I started the morning of the second day of the conference with the W+K Amsterdam talking about redefining reality, virtual worlds and how speculative fiction thinking flies into clients desires. Technology needs our soul and our input to enhance reality, so we should be giving our projects some personality, a theme and explore numerous different scenarios.
Daan Klaver from Build in Amsterdam gave us 12 insights to create good digital flagship stores.
- Don’t pitch – you need to pick consistent brands, not companies based on a lucky pitch. Financially driven companies don’t do the best work;
- Everything should have a reason behind it;
- Always work as a team! There should be no layers on decision making, no titles, but teamwork;
- If something goes wrong, don’t blame others, focus on your errors. Question what you are doing wrong so you can learn and improve from it;
- UI is UI and UX is UX, don’t give your UX to someone else and vice versa;
- Good brand experience brings more revenue;
- Don’t think in journeys – don’t predict user journeys, everything should be shuffled for a good experience no matter the user;
- Everybody has an opinion, ask for user feedback. Having an open mind is most important.;
- Ideas are formed consciously and unconsciously from everywhere, it’s not where we take things from but where we take them to;
- You are a brand – Always create work you truly believe in;
- Take a nap – it increases productivity;
- When you think you are finished, you probably are not, you are never finished. Always try to be improving!
In the afternoon, we started with DPDK, Finding the CX sweet-spot telling us to to work with design principles. We all have time frames as well as budgets, so finding the right way to keep things as simple as possible and as human as possible is crucial. Always be honest with yourself and with your customers!
We ended the day with Claudio Gulieri’s talk, “How far can we push it?” talking about experiences spanning across device inputs and senses. As we understand consumer technology staggered evolution, but the creator tools continue evolution. He divided his talk into three different ability sections: motor related ones, human vision and cognitive.
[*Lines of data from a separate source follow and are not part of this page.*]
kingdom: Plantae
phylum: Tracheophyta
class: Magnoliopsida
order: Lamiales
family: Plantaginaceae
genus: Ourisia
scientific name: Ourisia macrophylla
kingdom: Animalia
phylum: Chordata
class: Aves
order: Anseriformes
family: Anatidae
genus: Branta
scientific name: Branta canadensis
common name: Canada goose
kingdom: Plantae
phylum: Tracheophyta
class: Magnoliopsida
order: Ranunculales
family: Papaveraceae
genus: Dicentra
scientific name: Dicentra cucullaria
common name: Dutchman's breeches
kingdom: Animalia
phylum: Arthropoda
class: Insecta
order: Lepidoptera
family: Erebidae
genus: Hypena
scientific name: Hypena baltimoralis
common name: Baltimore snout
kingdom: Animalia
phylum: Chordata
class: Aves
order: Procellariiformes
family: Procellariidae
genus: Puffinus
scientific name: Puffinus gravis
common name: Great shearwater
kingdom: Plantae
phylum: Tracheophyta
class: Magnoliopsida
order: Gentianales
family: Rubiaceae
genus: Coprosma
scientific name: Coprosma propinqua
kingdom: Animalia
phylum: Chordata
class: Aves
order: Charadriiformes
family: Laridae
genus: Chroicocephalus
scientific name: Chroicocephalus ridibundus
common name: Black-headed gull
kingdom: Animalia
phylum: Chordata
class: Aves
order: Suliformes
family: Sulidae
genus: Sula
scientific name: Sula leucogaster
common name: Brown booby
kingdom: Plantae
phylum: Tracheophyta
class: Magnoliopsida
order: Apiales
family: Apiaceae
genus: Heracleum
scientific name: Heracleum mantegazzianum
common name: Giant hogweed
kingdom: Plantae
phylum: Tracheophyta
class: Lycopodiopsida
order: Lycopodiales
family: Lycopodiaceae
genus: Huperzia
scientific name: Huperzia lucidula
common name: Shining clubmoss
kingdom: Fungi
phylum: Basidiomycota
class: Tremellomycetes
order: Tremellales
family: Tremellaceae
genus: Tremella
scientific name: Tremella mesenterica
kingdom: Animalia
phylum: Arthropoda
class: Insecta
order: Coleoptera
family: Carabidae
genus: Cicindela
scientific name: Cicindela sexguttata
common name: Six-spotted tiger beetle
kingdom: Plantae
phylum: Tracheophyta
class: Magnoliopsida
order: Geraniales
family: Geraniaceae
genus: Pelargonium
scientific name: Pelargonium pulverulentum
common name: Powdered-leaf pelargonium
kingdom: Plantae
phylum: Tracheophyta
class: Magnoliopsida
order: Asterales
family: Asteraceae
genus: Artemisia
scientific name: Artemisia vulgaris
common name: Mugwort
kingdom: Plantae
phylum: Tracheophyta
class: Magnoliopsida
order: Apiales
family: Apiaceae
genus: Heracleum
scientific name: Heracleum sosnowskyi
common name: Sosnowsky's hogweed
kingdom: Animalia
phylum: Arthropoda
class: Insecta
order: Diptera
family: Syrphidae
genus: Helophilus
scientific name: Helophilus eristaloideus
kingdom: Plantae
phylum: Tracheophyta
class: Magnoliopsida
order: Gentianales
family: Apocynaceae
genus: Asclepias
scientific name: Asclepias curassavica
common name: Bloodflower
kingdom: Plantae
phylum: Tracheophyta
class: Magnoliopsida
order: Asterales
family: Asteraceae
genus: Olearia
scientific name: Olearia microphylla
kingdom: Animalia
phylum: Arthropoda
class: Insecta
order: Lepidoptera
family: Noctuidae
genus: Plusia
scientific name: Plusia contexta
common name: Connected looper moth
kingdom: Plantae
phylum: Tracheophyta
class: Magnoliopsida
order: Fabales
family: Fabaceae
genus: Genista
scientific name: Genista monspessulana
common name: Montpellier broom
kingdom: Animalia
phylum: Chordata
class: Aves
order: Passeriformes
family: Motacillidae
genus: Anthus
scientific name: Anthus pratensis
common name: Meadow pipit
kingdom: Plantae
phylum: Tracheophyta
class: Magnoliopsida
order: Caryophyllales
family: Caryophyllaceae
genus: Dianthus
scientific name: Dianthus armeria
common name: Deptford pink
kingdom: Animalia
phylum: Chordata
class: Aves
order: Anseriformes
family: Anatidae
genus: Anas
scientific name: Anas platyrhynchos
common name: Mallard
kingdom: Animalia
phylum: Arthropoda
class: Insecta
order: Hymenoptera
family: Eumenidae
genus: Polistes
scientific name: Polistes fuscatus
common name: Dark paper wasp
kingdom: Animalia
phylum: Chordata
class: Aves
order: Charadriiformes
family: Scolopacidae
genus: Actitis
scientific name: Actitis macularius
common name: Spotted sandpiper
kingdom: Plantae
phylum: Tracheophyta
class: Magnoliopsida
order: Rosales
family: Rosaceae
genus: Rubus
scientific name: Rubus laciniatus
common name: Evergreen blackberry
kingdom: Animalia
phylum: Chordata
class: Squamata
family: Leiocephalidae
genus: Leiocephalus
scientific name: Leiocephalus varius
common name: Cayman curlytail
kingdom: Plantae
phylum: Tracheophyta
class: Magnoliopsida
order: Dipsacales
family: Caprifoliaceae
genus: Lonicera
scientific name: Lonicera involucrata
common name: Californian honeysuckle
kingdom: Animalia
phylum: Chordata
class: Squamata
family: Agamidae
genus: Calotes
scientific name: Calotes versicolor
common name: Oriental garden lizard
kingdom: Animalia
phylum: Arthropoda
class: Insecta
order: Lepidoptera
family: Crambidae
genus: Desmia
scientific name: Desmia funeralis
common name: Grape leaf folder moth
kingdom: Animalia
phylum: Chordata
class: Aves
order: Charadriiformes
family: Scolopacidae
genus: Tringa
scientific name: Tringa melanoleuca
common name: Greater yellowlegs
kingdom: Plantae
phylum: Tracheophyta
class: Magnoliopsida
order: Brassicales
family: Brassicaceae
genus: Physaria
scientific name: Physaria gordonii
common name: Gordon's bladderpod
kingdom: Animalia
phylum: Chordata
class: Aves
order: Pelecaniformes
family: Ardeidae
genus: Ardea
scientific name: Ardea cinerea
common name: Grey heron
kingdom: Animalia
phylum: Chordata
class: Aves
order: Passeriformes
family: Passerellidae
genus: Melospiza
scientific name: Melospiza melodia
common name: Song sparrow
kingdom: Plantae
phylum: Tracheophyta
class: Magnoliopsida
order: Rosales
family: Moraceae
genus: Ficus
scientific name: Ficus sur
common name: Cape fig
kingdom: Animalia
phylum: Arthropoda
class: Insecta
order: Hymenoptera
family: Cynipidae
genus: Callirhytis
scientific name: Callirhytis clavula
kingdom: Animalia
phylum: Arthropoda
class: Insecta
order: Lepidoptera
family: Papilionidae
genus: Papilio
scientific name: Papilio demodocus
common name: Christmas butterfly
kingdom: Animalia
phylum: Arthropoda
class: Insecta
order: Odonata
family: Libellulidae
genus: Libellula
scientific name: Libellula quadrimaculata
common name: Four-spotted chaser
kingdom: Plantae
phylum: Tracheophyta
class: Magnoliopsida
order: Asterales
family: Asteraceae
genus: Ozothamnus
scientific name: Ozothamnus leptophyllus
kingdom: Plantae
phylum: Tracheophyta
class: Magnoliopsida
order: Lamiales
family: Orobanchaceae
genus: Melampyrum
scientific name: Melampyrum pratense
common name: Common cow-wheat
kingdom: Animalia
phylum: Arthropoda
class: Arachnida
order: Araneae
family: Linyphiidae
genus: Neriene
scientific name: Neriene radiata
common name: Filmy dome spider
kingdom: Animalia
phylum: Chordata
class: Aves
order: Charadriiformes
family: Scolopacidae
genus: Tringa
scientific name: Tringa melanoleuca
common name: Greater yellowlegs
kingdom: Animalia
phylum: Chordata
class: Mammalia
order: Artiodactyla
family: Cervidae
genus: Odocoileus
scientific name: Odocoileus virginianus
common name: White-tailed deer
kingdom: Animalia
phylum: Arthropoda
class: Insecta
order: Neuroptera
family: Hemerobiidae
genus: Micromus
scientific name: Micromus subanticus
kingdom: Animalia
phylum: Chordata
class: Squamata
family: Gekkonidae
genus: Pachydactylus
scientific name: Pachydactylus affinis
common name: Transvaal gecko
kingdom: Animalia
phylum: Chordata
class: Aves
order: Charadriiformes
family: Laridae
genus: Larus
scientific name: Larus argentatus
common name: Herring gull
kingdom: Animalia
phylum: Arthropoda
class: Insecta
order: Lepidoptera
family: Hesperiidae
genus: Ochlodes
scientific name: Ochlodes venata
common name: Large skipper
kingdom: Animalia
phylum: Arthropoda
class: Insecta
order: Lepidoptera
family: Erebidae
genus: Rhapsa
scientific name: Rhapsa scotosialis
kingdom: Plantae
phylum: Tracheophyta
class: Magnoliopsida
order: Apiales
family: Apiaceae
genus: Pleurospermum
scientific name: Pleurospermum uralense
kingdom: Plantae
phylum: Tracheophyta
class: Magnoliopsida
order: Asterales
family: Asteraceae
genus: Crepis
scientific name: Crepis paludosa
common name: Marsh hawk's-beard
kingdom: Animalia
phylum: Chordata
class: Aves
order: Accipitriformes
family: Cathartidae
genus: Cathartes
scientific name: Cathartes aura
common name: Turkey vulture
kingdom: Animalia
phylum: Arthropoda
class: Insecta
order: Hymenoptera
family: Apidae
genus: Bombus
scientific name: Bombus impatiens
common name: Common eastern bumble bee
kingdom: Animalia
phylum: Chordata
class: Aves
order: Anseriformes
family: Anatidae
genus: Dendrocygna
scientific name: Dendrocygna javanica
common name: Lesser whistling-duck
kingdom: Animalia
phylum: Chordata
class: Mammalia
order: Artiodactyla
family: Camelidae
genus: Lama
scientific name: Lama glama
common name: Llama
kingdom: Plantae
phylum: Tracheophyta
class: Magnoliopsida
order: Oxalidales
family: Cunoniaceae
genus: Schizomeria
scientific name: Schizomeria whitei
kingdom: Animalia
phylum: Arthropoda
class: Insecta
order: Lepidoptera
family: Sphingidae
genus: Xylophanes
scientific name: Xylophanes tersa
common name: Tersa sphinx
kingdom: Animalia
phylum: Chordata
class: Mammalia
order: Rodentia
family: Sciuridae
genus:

On motor related ones, we should always consider the direction and ranges that are more comfortable for repeated motion. Focus on increasing efficiency and accuracy of what we can do within a comfortable range.
On human vision related abilities, we should check what we can visually perceive from our digital world, know when to break the rules and focus the attention on content.
Lastly, on cognitive abilities, the main focus was on how we could improve the digital world.
These two days of Awwwards conference ended up with the announcement of all 2018 Awwward winners. Overall speaking, this was a great experience where I got to learn and network with some of the most influential people in the industry.